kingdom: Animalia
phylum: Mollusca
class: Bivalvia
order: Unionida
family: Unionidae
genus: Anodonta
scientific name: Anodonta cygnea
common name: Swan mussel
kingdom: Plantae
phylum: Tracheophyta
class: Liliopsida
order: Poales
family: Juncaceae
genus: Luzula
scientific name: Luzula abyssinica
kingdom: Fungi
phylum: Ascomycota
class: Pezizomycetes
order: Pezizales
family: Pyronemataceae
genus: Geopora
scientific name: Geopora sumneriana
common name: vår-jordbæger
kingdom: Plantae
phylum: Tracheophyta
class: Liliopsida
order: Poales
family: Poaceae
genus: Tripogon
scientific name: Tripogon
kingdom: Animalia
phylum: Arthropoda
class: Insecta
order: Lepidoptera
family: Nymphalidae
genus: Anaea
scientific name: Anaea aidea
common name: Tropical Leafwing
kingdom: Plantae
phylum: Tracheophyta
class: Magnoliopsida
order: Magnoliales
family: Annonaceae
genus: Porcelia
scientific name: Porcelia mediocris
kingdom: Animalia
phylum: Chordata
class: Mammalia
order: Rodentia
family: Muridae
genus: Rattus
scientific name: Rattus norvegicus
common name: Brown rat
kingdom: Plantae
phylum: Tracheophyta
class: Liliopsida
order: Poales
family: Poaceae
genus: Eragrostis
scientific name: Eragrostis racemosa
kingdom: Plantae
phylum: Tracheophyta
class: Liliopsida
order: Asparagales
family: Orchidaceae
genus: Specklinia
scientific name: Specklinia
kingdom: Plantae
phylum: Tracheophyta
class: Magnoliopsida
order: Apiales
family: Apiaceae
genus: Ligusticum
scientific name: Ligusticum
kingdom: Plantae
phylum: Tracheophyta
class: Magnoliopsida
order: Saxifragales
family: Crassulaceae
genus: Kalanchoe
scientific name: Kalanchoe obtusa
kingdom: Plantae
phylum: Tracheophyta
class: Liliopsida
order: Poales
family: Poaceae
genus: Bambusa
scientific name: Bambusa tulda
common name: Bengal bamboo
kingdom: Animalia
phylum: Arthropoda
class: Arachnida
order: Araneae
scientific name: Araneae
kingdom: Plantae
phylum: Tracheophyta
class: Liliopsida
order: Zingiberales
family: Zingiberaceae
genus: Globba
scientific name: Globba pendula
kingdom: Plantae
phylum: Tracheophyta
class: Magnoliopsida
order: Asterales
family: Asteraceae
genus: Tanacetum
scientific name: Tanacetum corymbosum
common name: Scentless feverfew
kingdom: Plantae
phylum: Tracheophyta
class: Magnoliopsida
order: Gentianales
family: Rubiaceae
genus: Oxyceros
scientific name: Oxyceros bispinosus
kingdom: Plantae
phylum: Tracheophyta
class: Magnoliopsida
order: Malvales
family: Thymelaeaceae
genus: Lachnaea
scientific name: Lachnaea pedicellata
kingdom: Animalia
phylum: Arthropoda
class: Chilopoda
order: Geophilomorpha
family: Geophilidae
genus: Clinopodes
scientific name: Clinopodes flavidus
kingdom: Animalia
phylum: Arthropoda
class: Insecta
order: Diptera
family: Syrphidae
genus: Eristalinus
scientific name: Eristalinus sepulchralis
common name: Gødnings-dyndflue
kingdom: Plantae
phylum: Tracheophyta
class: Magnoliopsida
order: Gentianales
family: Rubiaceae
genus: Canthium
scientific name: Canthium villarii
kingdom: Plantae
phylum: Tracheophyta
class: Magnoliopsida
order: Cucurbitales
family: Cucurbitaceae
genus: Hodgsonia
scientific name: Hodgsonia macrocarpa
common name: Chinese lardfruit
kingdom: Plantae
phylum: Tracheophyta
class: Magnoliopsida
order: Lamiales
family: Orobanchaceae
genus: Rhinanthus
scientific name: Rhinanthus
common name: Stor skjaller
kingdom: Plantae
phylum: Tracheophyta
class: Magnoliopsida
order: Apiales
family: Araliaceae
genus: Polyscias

------------------------------------------------------------

#### Given task:
Copy out every line of the data above, switching each "common name" to "vernacular name" and leaving everything else untouched.

#### Written response:
kingdom: Animalia
phylum: Mollusca
class: Bivalvia
order: Unionida
family: Unionidae
genus: Anodonta
scientific name: Anodonta cygnea
vernacular name: Swan mussel
kingdom: Plantae
phylum: Tracheophyta
class: Liliopsida
order: Poales
family: Juncaceae
genus: Luzula
scientific name: Luzula abyssinica
kingdom: Fungi
phylum: Ascomycota
class: Pezizomycetes
order: Pezizales
family: Pyronemataceae
genus: Geopora
scientific name: Geopora sumneriana
vernacular name: vår-jordbæger
kingdom: Plantae
phylum: Tracheophyta
class: Liliopsida
order: Poales
family: Poaceae
genus: Tripogon
scientific name: Tripogon
kingdom: Animalia
phylum: Arthropoda
class: Insecta
order: Lepidoptera
family: Nymphalidae
genus: Anaea
scientific name: Anaea aidea
vernacular name: Tropical Leafwing
kingdom: Plantae
phylum: Tracheophyta
class: Magnoliopsida
order: Magnoliales
family: Annonaceae
genus: Porcelia
scientific name: Porcelia mediocris
kingdom: Animalia
phylum: Chordata
class: Mammalia
order: Rodentia
family: Muridae
genus: Rattus
scientific name: Rattus norvegicus
vernacular name: Brown rat
kingdom: Plantae
phylum: Tracheophyta
class: Liliopsida
order: Poales
family: Poaceae
genus: Eragrostis
scientific name: Eragrostis racemosa
kingdom: Plantae
phylum: Tracheophyta
class: Liliopsida
order: Asparagales
family: Orchidaceae
genus: Specklinia
scientific name: Specklinia
kingdom: Plantae
phylum: Tracheophyta
class: Magnoliopsida
order: Apiales
family: Apiaceae
genus: Ligusticum
scientific name: Ligusticum
kingdom: Plantae
phylum: Tracheophyta
class: Magnoliopsida
order: Saxifragales
family: Crassulaceae
genus: Kalanchoe
scientific name: Kalanchoe obtusa
kingdom: Plantae
phylum: Tracheophyta
class: Liliopsida
order: Poales
family: Poaceae
genus: Bambusa
scientific name: Bambusa tulda
vernacular name: Bengal bamboo
kingdom: Animalia
phylum: Arthropoda
class: Arachnida
order: Araneae
scientific name: Araneae
kingdom: Plantae
phylum: Tracheophyta
class: Liliopsida
order: Zingiberales
family: Zingiberaceae
genus: Globba
scientific name: Globba pendula
kingdom: Plantae
phylum: Tracheophyta
class: Magnoliopsida
order: Asterales
family: Asteraceae
genus: Tanacetum
scientific name: Tanacetum corymbosum
vernacular name: Scentless feverfew
kingdom: Plantae
phylum: Tracheophyta
class: Magnoliopsida
order: Gentianales
family: Rubiaceae
genus: Oxyceros
scientific name: Oxyceros bispinosus
kingdom: Plantae
phylum: Tracheophyta
class: Magnoliopsida
order: Malvales
family: Thymelaeaceae
genus: Lachnaea
scientific name: Lachnaea pedicellata
kingdom: Animalia
phylum: Arthropoda
class: Chilopoda
order: Geophilomorpha
family: Geophilidae
genus: Clinopodes
scientific name: Clinopodes flavidus
kingdom: Animalia
phylum: Arthropoda
class: Insecta
order: Diptera
family: Syrphidae
genus: Eristalinus
scientific name: Eristalinus sepulchralis
vernacular name: Gødnings-dyndflue
kingdom: Plantae
phylum: Tracheophyta
class: Magnoliopsida
order: Gentianales
family: Rubiaceae
genus: Canthium
scientific name: Canthium villarii
kingdom: Plantae
phylum: Tracheophyta
class: Magnoliopsida
order: Cucurbitales
family: Cucurbitaceae
genus: Hodgsonia
scientific name: Hodgsonia macrocarpa
vernacular name: Chinese lardfruit
kingdom: Plantae
phylum: Tracheophyta
class: Magnoliopsida
order: Lamiales
family: Orobanchaceae
genus: Rhinanthus
scientific name: Rhinanthus
vernacular name: Stor skjaller
kingdom: Plantae
phylum: Tracheophyta
class: Magnoliopsida
order: Apiales
family: Araliaceae
genus: Polyscias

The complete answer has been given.